This Yuletide there was some debate over whether rec lists should be linked at the
yuletide com, or at a new com called
yuletide-recs; perhaps due to the confusion, most people seem to be posting recs on their own LJs/DWs and not linking anywhere. You can post links at either com! Please post links! I enjoy reading rec lists (and then reading stories), and this year the only way I've found most rec lists is by laboriously trawling through the "friends of"
yuletide com.
My gift story was
Vocation, from Vonda McIntyre's novel Dreamsnake, about a post-apocalyptic doctor who uses genetically engineered snakes to heal people. Not only was the story moving and filled with intriguing worldbuilding, but it was about the costs and rewards of being a healer. It was amazingly apropos to get right after I began as a trainee trauma therapist, and doubly so because I am pretty sure my writer doesn't know me personally. Note: contains detailed descriptions of dissecting a human cadaver - the heroine is in post-apocalyptic medical school.
Steal My Breath. Like clockwork, every year Yuletide produces at least one excellent story based on that most unlikely of canons, Tom Stoppard's Rosencrantz and Guildenstern are Dead. This short story (under 1K words, in Madness) has all the wordplay and references and recursiveness and sorrow of the original
The Red-Hot Brawling Sun. Gorgeous, clever, poetic fantasy based on the legend of Stagger Lee.
Zack Don't Surf. From Max Brooks' novel World War Z, an oral history of the zombie apocalypse. The story doesn't require canon knowledge; absolutely in the style of the book, it's an interview with a woman who works a surf patrol hunting zombies. The author's note mentions that it's based on their own home town, and you can tell: the details and setting feel absolutely real, lending the more poignant zombie apocalypse tropes a certain gravitas which goes surprisingly well with a story about surfer zombie slayers.
Damask Roses.

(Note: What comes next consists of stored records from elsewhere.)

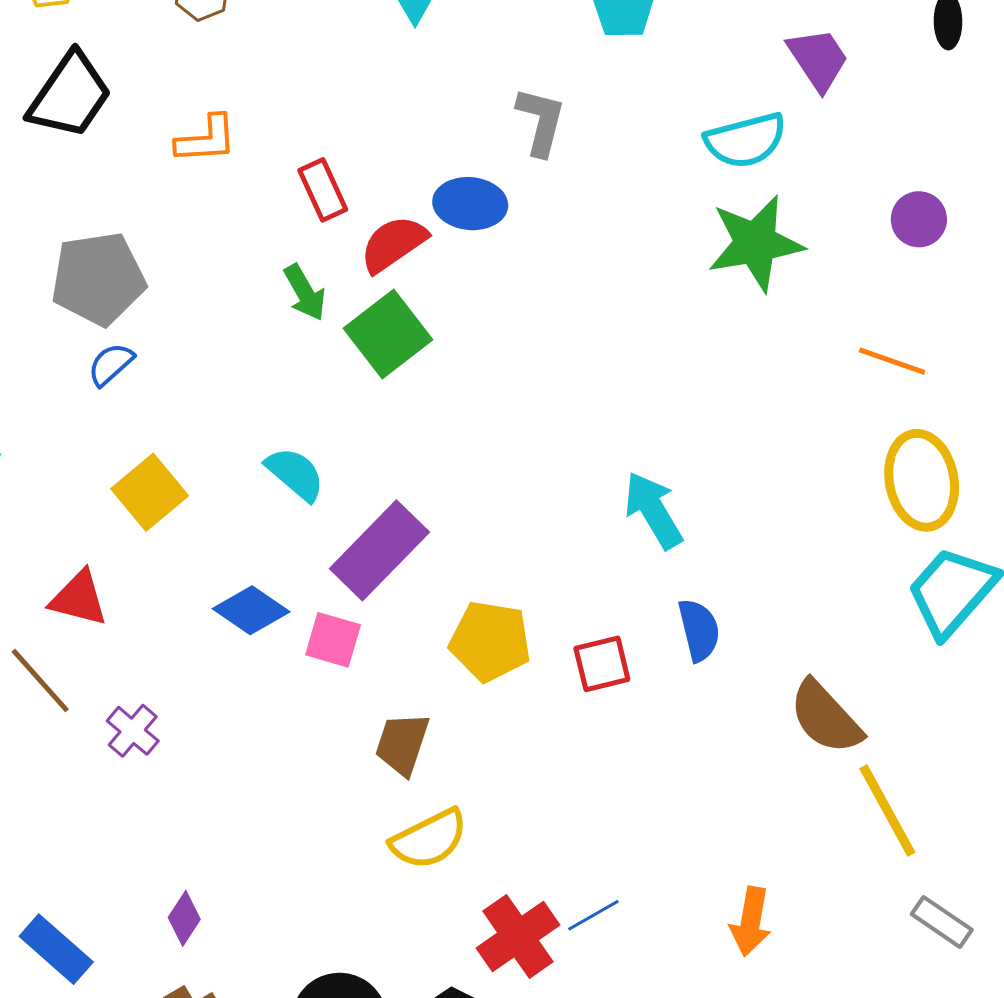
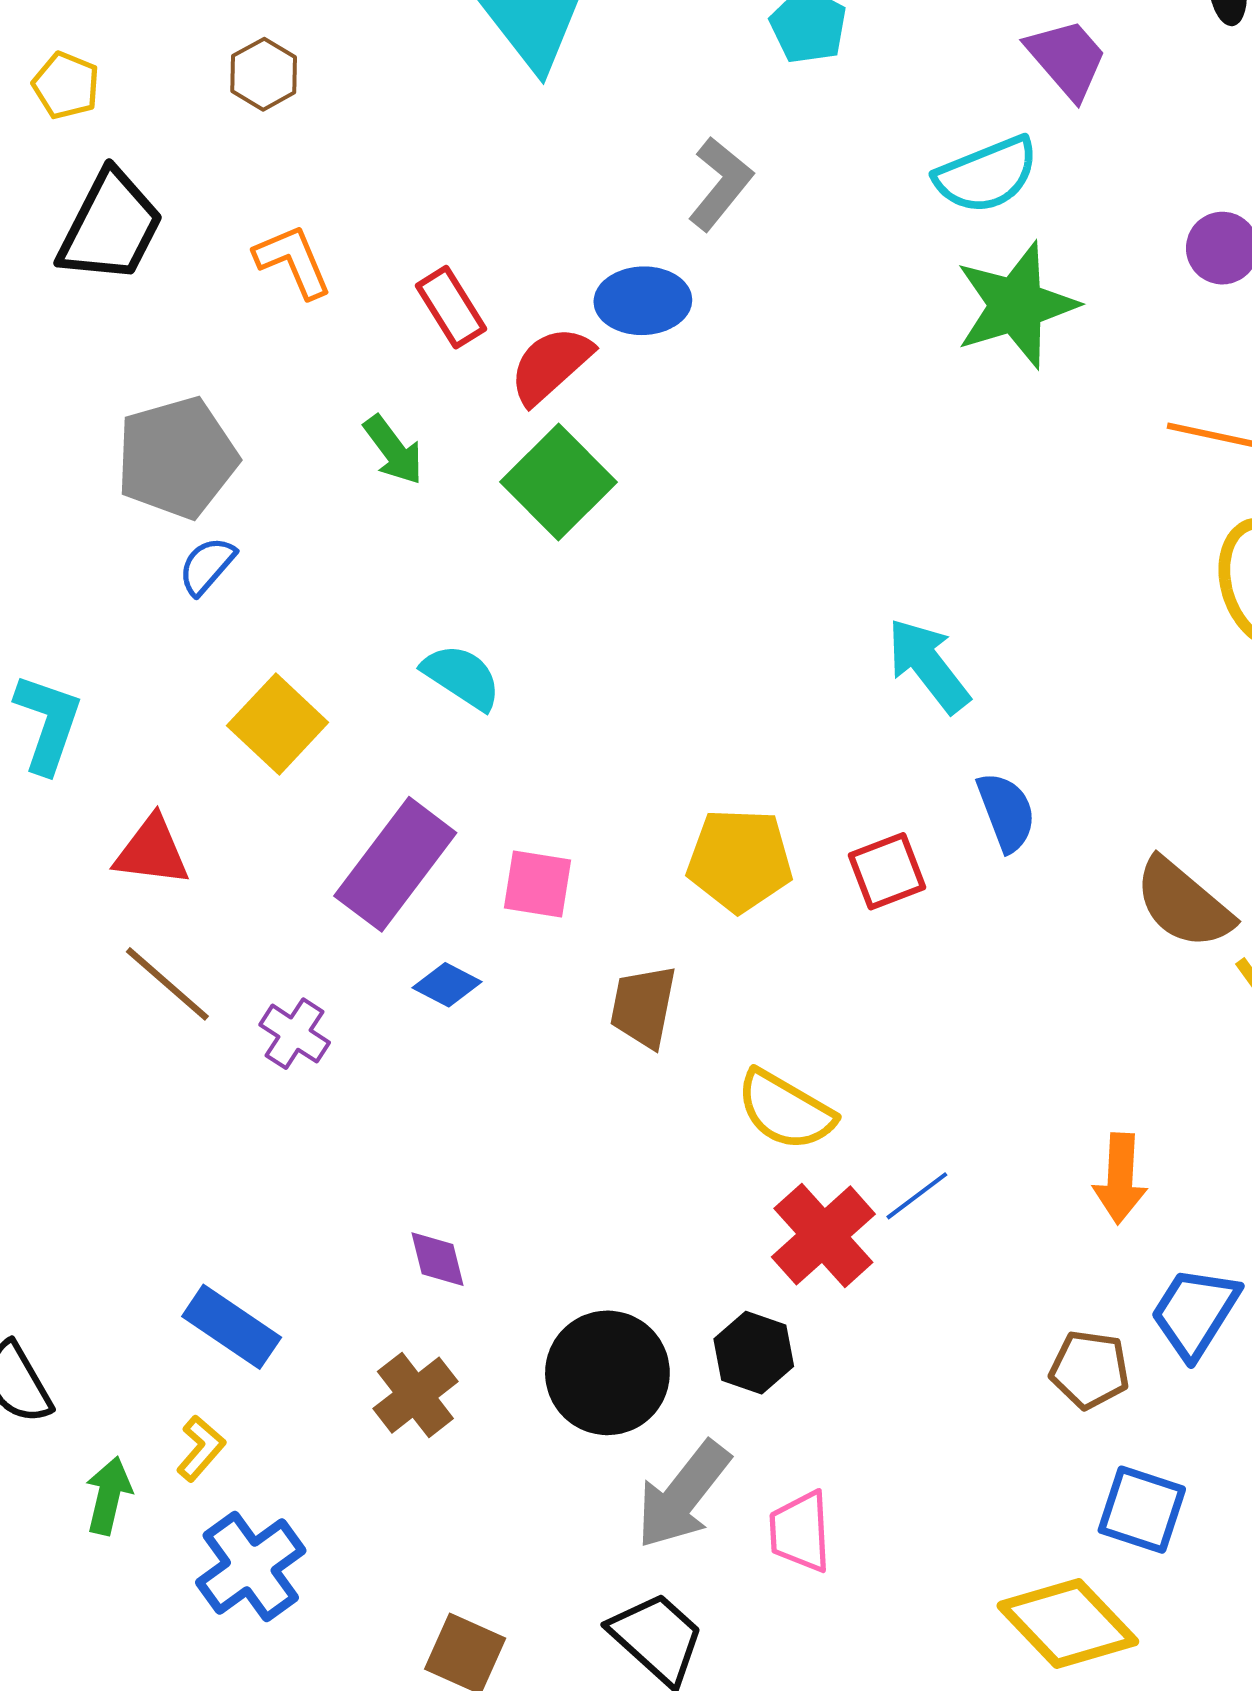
gray L-shape: (541, 121) -> (720, 184), turned 32
orange L-shape: (206, 139) -> (293, 261), turned -102
green arrow: (305, 293) -> (393, 450), moved
purple rectangle: (379, 550) -> (395, 864), moved
red triangle: (79, 598) -> (152, 851), moved
blue diamond: (251, 610) -> (447, 985), moved, size x0.7
yellow semicircle: (429, 839) -> (785, 1110), moved, turned 64
purple diamond: (184, 918) -> (437, 1259), moved, turned -40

Code Name Verity, Julie/Maddie, post-novel and hugely spoilery for the novel. Love and compromises and friendship, things that are ambiguous and things that are not. Sensual and touching. It made me cry.
Khamsin. Ursula Le Guin's The Tombs of Atuan The teenage priestess Arha seeks solace with young fellow priestess Penthe. (I always did ship them.) Sensual and beautifully written.
To end on a subtle, elegant, classy note,
The Not Entirely Accurate Chronicle of John Polidori, Genius Physician and Brilliant Writer, and His Rather Less Distinguished Companions. That infamous Geneva trip, retold a la "Secret Diaries," with extremely accurate character tags including "Lord Byron's Dog" and "Lord Byron's Penis." I laughed. A lot.
I wrote three stories this Yuletide, which under the circumstances was some sort of Yuletide miracle. Feel free to guess in comments if you think you spotted one.